*CONSIGNE 1*:
Dressez la liste de tous les auteurs cités dans le texte sur la sociologie britannique du curriculum, chacun une seule fois.

*TEXTE CITÉ*:
27La sociologie britannique du curriculum a, quant à elle, adopté une posture radicalement différente. Elle pose qu’aucune science ne peut rester complètement indépendante des demandes et enjeux sociétaux. Conséquents avec ce postulat, Eggleston et Gleeson (1977) considèrent le curriculum development comme une technologie de l’innovation qui a pour but d’adapter les institutions, les programmes et les pratiques d’enseignement aux besoins d’une société en constante mutation. On retrouve cette même thématisation de l’adaptation dans un article de Musgrave (1970-1971) consacré aux changements éducatifs en Europe. L’auteur attribue cette évolution aux changements scientifiques et techniques rapides qui, infiltrant l’industrie, débouchent sur une exigence poussée de la main-d’œuvre qualifiée. Eggleston (1970-1971) soutient la même idée, à savoir que des changements dans le curriculum sont rendus nécessaires par les mutations technologiques du monde moderne et que, pour remplir sa fonction de préparation des jeunes aux rôles qu’ils auront à tenir une fois adultes, l’éducation doit évoluer en même temps que les emplois, la vie familiale et les loisirs.

28La sociologie britannique du curriculum a, selon nous, le mérite d’esquisser un dépassement des explications mécanistes du modèle fonctionnaliste. Certes, l’éducation est déterminée par les changements économiques qui touchent l’organisation du travail, mais cette influence s’opère, pour partie au moins, par la production d’un espace idéologique nouveau qui opère comme variable médiatrice. C’est la même ambition épistémologique de dépassement du modèle fonctionnaliste qui pousse Eggleston (1970-1971) à refuser les modèles explicatifs qui ignorent toute marge d’initiative ou de contrôle aux acteurs sociaux. Selon lui, la question du contrôle et de la lutte pour le contrôle de l’innovation doit être au cœur de toute analyse des processus réels de transformation des curriculums.

29C’est donc avec Eggleston (1970-1971), mais aussi avec Hamilton (1973, 1975, 1976), Shipman (1968, 1974) et surtout avec l’article de Hoyle (1969) intitulé How Does a Curriculum Change ainsi qu’avec une communication de Musgrave (1968) intitulée The Contribution of Sociology to the Study of Curriculum, que nait en Grande-Bretagne un courant de recherche centré sur les interrogations suivantes : par quels processus, sous l’effet de quelles pressions, au prix de quels conflits et en fonction de quels enjeux les curriculums se transforment-ils ? Ce champ de recherche prend son essor en dehors des cadres de la sociologie fonctionnaliste pour s’inscrire dans une perspective interactionniste : tout acte d’enseigner ne peut se justifier à partir de considérations uniquement utilitaires ; l’acte d’enseigner est inséparable d’une foi en la valeur intellectuelle ou culturelle intrinsèque de la chose enseignée (Forquin, 1989, 1995). Cette vision conduit à appréhender la société comme une scène (ou une arène) où les acteurs sociaux entrent en communication autour d’enjeux divers, l’éducation étant l’un d’eux11.

*DONNÉES DE L'EXERCICE*:
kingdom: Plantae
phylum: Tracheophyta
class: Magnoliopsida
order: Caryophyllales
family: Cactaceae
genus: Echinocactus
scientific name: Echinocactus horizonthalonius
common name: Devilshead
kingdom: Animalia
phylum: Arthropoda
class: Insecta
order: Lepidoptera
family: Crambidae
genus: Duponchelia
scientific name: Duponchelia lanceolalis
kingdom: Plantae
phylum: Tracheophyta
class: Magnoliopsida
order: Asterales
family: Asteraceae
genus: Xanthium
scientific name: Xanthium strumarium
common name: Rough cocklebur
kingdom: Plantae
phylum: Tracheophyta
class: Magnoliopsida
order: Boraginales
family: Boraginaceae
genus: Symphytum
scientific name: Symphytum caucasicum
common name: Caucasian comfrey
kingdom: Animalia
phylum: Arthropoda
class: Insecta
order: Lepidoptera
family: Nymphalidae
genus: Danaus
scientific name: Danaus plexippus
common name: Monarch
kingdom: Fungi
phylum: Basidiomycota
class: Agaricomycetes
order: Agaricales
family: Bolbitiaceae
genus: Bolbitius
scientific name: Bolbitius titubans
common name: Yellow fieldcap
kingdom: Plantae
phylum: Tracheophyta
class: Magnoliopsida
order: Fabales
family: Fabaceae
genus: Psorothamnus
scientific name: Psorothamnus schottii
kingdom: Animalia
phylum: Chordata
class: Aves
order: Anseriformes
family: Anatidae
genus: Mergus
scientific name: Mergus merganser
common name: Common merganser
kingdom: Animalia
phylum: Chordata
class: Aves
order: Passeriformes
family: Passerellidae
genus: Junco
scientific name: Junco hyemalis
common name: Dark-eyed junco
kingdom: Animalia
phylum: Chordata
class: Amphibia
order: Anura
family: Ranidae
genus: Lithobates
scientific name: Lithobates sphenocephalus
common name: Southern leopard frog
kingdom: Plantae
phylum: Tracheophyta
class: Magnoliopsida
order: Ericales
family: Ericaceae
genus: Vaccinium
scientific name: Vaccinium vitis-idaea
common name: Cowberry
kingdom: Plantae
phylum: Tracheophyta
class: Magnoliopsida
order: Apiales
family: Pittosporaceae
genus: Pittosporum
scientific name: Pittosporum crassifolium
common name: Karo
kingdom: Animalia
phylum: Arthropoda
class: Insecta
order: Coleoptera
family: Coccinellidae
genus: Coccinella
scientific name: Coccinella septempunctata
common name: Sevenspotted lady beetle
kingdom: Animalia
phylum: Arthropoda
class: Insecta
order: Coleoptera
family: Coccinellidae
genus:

*CONSIGNE 2*:
Extrayez sans rien modifier les lignes des entrées allant de celle qui contient « genus: Psorothamnus » jusqu'à la dernière ligne des entrées, les deux bornes comprises.

*RÉPONSE RÉDIGÉE 1*:
Eggleston, Gleeson, Musgrave, Hamilton, Shipman, Hoyle, Forquin

*RÉPONSE RÉDIGÉE 2*:
genus: Psorothamnus
scientific name: Psorothamnus schottii
kingdom: Animalia
phylum: Chordata
class: Aves
order: Anseriformes
family: Anatidae
genus: Mergus
scientific name: Mergus merganser
common name: Common merganser
kingdom: Animalia
phylum: Chordata
class: Aves
order: Passeriformes
family: Passerellidae
genus: Junco
scientific name: Junco hyemalis
common name: Dark-eyed junco
kingdom: Animalia
phylum: Chordata
class: Amphibia
order: Anura
family: Ranidae
genus: Lithobates
scientific name: Lithobates sphenocephalus
common name: Southern leopard frog
kingdom: Plantae
phylum: Tracheophyta
class: Magnoliopsida
order: Ericales
family: Ericaceae
genus: Vaccinium
scientific name: Vaccinium vitis-idaea
common name: Cowberry
kingdom: Plantae
phylum: Tracheophyta
class: Magnoliopsida
order: Apiales
family: Pittosporaceae
genus: Pittosporum
scientific name: Pittosporum crassifolium
common name: Karo
kingdom: Animalia
phylum: Arthropoda
class: Insecta
order: Coleoptera
family: Coccinellidae
genus: Coccinella
scientific name: Coccinella septempunctata
common name: Sevenspotted lady beetle
kingdom: Animalia
phylum: Arthropoda
class: Insecta
order: Coleoptera
family: Coccinellidae
genus:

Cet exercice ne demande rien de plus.